Mrs. May is a fickle opportunist who acts on impulse and grudges rather than conviction:
She backed “remain” in the referendum, expressing strong personal support for the Single Market, and then, as soon as the chance arose to become PM, did a complete U-turn, turning her back on the advice that she herself had given to voters: she was a traitor to her own declared beliefs and never said sorry to anyone.
She stated that she would not call a snap election, and then did a sudden U-turn also on this, after a week-end walking with her husband.
She calls for Britain to reclaim sovereignty, and then does her best to exclude Parliament – the institutional locus of British sovereignty – from playing its due constitutional role in the most important policy decision of recent years.

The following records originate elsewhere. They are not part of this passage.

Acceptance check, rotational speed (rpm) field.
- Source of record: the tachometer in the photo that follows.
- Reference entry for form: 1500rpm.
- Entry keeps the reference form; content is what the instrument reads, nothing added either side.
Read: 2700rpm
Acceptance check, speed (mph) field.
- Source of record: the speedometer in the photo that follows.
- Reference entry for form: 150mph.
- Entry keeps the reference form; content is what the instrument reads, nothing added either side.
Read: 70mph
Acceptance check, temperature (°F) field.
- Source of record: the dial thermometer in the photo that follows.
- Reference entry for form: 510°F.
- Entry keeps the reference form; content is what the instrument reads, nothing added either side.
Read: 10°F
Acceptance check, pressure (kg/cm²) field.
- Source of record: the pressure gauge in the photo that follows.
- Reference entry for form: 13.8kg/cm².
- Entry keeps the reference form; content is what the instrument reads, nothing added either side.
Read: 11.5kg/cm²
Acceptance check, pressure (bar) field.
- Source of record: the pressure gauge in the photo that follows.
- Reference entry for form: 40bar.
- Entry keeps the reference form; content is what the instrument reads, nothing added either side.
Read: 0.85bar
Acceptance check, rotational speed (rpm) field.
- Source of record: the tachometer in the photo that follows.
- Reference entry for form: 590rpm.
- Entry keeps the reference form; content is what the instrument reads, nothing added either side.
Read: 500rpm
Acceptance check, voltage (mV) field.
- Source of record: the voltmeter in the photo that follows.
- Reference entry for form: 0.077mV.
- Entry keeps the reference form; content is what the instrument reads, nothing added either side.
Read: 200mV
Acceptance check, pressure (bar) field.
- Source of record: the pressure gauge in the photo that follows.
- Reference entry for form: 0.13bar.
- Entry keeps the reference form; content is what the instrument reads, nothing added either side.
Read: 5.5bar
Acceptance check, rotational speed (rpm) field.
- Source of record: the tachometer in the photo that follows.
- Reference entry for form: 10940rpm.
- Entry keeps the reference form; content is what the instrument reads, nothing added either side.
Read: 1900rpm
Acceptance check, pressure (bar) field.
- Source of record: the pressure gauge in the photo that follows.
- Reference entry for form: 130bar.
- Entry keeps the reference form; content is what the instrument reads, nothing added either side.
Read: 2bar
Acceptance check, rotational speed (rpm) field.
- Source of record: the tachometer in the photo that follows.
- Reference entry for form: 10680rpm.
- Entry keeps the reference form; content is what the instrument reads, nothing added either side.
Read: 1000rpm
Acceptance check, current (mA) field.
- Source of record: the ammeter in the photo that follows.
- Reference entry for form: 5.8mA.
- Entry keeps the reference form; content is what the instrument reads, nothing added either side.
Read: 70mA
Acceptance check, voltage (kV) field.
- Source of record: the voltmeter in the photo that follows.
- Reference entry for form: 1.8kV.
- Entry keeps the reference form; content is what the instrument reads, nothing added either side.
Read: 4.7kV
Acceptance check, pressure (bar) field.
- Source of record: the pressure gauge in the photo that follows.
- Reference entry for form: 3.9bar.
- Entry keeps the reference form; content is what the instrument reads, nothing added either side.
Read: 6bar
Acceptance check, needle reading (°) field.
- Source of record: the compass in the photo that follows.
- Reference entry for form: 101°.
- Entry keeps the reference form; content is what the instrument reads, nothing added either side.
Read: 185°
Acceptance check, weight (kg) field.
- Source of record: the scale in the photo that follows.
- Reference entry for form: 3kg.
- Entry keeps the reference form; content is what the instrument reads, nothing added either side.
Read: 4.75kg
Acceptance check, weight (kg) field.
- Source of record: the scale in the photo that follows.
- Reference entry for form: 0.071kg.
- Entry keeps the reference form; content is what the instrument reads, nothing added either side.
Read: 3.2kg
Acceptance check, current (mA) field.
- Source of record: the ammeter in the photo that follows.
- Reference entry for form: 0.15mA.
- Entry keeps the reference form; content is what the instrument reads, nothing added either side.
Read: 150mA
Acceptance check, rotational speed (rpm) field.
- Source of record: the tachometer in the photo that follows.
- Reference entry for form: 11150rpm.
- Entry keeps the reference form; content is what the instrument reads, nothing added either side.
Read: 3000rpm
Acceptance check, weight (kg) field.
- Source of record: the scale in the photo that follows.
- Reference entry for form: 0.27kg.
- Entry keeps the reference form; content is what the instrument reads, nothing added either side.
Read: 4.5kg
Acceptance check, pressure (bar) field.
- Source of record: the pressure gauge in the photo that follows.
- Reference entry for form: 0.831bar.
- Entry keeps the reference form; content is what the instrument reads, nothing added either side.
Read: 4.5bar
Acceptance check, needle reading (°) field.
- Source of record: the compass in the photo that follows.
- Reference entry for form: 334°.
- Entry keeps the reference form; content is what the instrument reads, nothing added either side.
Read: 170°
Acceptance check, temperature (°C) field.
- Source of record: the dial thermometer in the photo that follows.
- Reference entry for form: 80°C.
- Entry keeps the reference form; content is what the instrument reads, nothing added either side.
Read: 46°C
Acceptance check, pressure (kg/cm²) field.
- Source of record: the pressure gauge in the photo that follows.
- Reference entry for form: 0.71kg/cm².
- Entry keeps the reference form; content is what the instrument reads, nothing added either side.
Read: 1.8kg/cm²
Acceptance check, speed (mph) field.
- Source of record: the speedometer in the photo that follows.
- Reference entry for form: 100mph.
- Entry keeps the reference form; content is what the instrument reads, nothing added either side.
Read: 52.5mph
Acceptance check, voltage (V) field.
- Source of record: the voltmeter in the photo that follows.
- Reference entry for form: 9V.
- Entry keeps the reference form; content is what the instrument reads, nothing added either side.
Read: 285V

She exhibits autocratic tendencies, not only in this disdain for parliament, but also in relation to human rights and the rule of law. Like many insecure people in high places, she is intolerant of dissent even amongst her fellow-travellers.
Before she has even started to negotiate with the EU, she needlessly ruffled the feathers of her opposite numbers.
Beyond all of this, Mrs May must be targeted for:
Continuing to reiterate her statement that “No deal is better than a bad deal”. The united opposition should challenge this with a claim that “Remain is better than a bad deal!”.
Interpreting “the will of the people” as widespread support for a self-harming super-hard Brexit.
Failing to acknowledge that she has run around the world hunting for new trade deals and has drawn a blank, except for selling more arms to dictators.
Allowing her personal gripes to call for Britain to leave the jurisdiction of European Court of Justice and – eventually – the European Court for Human Rights, run by the Council for Europe.
Failing to do anything to temper the wave of hate crimes against foreigners and religious minorities in Britain.
Failing to confirm the rights of EU national residents in Britain ahead of negotiations on a new agreement.
Muzzling her MPs to prevent them from representing their constituents in the decision to invoke article 50.
Happy to call an election but unwilling to defend her policies in a television debate.
- And so on……
The verdict is that Theresa May is not fit to be entrusted with setting the course of British history for coming generations.
She must, at all costs, be sent packing from Downing Street on 8th June. And the only way to be sure that this will happen is for the progressive parties to combine forces for the next 4 weeks.
By combining forces, the progressive opposition parties could put forward an outstanding group of candidates to successfully challenge May and all her friends.